## [EXERCISE INPUT]

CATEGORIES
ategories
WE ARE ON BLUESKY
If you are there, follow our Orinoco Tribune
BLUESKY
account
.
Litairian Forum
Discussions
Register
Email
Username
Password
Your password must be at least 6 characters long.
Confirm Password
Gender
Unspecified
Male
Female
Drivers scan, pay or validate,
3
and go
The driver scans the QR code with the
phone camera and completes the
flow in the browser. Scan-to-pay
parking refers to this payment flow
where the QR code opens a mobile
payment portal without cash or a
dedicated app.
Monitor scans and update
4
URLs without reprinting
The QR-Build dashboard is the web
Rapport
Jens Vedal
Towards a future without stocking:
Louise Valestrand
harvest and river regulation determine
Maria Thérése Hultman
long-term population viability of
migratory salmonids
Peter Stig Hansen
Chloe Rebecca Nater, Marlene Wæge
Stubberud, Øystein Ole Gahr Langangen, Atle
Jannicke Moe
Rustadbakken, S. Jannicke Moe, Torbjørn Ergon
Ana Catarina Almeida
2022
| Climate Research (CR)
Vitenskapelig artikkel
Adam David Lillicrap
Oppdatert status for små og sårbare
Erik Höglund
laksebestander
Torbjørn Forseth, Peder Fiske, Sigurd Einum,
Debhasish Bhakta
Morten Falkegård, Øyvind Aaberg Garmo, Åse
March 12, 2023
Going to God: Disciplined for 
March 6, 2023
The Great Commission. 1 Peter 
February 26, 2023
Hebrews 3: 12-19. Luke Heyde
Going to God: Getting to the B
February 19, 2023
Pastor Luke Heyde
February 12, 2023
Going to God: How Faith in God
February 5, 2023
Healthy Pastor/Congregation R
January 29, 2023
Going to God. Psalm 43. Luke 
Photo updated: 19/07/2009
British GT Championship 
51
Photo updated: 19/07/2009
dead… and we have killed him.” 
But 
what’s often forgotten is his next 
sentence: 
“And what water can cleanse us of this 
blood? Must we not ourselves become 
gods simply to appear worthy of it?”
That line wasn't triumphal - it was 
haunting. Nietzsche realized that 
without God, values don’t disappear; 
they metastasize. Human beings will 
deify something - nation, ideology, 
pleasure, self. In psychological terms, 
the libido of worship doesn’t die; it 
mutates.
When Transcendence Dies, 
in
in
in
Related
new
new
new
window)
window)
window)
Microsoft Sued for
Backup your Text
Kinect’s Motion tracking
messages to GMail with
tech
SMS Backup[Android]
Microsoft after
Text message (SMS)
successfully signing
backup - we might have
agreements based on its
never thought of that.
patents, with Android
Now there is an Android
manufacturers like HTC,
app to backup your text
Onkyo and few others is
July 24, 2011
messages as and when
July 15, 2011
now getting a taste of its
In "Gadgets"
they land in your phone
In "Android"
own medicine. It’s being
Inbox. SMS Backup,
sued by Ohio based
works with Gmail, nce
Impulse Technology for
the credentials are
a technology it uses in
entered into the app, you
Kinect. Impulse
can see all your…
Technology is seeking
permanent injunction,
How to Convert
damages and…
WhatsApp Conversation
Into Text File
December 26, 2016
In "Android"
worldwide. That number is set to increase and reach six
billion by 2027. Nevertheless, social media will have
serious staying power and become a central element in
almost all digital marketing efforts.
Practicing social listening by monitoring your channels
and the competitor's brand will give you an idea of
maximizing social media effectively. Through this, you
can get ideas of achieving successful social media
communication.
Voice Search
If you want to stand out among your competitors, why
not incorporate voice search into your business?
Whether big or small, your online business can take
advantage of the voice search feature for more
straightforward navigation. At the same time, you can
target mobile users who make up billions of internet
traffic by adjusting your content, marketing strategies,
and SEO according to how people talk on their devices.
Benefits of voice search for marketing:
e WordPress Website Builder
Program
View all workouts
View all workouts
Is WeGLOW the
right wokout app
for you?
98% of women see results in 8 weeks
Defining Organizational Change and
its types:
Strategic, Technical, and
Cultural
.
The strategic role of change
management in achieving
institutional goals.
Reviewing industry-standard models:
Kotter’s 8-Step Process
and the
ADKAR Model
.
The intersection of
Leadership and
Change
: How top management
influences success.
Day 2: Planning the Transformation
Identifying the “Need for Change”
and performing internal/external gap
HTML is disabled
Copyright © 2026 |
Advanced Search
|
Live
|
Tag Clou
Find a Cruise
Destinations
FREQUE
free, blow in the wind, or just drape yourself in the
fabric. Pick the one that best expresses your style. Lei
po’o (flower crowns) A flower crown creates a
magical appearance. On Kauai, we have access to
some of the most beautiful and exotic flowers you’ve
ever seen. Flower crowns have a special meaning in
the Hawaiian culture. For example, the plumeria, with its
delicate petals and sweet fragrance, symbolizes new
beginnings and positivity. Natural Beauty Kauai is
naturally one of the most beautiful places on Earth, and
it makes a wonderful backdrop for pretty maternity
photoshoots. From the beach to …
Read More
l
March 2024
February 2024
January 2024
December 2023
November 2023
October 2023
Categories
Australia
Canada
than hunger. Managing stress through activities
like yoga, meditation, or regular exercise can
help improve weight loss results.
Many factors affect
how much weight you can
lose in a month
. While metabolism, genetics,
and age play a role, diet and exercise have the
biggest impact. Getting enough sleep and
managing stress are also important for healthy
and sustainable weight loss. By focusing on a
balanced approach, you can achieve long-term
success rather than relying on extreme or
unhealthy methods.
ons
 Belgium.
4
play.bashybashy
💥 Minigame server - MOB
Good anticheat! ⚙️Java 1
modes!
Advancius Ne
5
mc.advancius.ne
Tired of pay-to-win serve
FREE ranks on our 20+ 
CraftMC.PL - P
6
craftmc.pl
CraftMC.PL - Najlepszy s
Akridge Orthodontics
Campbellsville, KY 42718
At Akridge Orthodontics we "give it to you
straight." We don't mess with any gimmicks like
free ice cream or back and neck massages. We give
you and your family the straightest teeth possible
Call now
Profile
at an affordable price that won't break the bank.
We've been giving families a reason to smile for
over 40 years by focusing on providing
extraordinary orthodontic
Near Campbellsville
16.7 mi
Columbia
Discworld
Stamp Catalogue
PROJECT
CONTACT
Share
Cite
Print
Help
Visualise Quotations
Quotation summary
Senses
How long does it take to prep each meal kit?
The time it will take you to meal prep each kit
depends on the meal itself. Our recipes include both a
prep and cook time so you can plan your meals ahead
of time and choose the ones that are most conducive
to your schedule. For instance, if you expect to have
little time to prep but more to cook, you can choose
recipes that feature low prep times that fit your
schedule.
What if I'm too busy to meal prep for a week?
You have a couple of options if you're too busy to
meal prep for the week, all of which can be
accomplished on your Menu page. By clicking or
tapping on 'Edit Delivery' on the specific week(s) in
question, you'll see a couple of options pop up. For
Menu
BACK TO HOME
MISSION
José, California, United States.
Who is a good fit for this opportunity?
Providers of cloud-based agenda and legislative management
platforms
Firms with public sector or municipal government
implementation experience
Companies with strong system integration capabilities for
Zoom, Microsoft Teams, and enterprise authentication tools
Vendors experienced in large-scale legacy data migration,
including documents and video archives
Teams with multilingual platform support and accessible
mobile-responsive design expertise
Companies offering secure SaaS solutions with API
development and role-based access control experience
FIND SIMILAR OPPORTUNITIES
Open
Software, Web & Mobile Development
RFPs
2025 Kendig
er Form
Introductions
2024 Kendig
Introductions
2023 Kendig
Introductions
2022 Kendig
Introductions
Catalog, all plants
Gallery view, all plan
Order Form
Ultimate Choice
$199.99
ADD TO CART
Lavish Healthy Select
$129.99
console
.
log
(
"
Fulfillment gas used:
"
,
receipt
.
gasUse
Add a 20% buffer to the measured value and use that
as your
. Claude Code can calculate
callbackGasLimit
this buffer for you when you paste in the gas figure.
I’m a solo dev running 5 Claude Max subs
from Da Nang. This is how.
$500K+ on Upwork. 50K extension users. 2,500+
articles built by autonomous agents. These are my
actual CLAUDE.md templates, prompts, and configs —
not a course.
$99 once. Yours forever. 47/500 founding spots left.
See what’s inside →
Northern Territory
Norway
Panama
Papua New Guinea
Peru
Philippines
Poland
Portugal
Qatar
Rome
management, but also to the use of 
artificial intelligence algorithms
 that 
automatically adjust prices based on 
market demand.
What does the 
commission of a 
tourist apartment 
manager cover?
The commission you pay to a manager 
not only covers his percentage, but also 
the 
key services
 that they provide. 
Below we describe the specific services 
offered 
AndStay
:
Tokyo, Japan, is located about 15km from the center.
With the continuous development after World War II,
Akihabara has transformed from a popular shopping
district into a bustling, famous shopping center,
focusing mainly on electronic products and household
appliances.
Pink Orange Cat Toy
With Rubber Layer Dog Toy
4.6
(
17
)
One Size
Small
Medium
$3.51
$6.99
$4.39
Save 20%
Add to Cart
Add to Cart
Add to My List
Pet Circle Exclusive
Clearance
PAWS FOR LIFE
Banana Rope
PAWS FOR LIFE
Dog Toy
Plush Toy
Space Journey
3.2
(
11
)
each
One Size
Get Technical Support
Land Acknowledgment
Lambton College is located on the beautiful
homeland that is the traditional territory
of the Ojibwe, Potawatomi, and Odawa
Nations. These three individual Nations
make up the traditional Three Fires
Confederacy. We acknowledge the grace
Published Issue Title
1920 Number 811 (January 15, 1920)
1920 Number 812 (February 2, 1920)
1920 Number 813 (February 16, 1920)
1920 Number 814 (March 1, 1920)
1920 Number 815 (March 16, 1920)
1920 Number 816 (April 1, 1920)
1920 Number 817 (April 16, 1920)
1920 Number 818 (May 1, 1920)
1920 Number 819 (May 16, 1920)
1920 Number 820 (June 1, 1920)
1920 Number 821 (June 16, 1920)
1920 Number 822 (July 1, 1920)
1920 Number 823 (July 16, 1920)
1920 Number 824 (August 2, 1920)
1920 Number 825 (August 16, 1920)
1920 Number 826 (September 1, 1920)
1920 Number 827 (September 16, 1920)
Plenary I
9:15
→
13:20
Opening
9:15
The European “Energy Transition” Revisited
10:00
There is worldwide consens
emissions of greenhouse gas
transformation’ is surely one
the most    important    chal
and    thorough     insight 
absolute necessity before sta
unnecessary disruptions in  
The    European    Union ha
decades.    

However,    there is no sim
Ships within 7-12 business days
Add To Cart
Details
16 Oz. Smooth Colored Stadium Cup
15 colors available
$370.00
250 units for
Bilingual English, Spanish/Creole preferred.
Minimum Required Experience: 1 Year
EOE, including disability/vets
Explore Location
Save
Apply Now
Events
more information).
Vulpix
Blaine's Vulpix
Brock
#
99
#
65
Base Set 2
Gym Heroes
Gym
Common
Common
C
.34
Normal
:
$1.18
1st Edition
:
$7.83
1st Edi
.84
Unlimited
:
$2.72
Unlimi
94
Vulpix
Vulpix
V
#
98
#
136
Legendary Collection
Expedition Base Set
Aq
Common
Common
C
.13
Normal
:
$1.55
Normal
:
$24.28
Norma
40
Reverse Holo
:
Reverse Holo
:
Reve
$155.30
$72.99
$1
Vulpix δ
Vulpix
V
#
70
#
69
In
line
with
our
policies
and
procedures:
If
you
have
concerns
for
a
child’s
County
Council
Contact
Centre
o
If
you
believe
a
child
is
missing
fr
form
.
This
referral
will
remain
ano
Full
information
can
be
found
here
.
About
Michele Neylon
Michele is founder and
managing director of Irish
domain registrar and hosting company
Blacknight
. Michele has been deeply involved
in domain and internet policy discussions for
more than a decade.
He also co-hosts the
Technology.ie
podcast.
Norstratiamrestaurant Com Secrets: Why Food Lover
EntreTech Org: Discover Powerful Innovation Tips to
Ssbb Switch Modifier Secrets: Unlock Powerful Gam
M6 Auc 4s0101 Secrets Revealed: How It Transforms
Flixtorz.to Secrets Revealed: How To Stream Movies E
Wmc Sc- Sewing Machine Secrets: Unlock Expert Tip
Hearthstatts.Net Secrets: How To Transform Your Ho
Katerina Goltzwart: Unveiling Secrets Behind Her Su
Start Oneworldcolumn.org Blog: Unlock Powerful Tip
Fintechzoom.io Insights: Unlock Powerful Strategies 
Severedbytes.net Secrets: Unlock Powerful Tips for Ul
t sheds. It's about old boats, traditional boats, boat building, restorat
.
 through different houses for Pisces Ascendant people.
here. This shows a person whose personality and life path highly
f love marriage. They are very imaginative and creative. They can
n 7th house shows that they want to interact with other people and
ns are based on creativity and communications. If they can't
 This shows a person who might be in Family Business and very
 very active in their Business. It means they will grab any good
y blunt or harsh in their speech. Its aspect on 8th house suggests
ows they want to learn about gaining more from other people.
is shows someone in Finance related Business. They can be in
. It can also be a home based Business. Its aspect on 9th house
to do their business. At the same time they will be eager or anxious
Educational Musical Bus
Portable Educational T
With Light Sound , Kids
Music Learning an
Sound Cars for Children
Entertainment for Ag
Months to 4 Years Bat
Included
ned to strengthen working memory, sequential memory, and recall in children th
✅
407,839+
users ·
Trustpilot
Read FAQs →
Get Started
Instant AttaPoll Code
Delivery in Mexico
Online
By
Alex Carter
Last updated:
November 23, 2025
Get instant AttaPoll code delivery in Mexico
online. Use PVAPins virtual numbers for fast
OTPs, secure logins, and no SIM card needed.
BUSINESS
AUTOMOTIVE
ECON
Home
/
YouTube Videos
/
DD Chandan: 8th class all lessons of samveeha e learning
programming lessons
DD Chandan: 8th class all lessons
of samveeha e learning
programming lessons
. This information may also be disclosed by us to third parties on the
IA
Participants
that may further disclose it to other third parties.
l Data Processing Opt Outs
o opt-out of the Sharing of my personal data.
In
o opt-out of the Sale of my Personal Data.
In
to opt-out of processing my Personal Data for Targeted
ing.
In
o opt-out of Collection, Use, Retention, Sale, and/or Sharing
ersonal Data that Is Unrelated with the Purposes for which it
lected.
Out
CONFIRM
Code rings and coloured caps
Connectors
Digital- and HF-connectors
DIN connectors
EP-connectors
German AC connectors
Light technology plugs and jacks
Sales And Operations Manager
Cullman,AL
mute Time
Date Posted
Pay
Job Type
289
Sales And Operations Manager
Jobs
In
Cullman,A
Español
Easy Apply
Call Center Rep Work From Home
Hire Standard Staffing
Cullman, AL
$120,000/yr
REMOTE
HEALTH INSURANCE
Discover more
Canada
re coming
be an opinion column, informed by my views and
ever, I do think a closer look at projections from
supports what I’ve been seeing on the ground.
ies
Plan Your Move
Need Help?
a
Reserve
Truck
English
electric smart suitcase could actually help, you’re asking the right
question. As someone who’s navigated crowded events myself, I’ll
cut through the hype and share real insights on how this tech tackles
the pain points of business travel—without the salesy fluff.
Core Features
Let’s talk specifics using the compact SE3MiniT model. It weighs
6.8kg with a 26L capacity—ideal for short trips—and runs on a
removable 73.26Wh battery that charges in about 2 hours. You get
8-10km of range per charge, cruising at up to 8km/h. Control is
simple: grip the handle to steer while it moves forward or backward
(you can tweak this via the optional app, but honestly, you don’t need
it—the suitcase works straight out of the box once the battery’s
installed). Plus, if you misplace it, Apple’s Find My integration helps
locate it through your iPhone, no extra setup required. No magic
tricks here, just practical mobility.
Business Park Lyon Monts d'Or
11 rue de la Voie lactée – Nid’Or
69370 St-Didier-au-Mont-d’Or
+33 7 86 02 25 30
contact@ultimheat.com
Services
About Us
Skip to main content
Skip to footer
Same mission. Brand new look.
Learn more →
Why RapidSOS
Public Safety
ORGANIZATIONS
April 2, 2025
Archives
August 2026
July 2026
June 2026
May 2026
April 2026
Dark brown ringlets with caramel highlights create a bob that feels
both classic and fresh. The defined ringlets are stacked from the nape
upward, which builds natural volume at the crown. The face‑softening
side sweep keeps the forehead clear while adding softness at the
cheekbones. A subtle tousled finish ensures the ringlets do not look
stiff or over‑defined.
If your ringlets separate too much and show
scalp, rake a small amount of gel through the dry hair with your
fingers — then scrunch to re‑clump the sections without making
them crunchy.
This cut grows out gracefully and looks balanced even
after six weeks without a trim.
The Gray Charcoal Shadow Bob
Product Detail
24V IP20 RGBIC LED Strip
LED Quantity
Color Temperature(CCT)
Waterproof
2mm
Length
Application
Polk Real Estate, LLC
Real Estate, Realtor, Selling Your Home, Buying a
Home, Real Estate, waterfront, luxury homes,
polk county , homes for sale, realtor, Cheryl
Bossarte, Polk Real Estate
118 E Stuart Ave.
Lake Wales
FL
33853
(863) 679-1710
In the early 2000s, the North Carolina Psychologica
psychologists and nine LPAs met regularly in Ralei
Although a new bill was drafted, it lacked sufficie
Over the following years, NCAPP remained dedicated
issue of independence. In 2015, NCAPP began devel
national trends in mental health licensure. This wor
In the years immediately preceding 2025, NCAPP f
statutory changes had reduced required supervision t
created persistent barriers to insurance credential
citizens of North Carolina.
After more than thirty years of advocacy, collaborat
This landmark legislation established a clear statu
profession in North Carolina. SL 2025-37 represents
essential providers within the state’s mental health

## [REQUEST]
In the listing above, find the line containing "24V IP20 RGBIC LED Strip" and the line containing "psychologists and nine". Output them and every line between, exactly, and nothing else.

## [COMPLETED TASK]
24V IP20 RGBIC LED Strip
LED Quantity
Color Temperature(CCT)
Waterproof
2mm
Length
Application
Polk Real Estate, LLC
Real Estate, Realtor, Selling Your Home, Buying a
Home, Real Estate, waterfront, luxury homes,
polk county , homes for sale, realtor, Cheryl
Bossarte, Polk Real Estate
118 E Stuart Ave.
Lake Wales
FL
33853
(863) 679-1710
In the early 2000s, the North Carolina Psychologica
psychologists and nine LPAs met regularly in Ralei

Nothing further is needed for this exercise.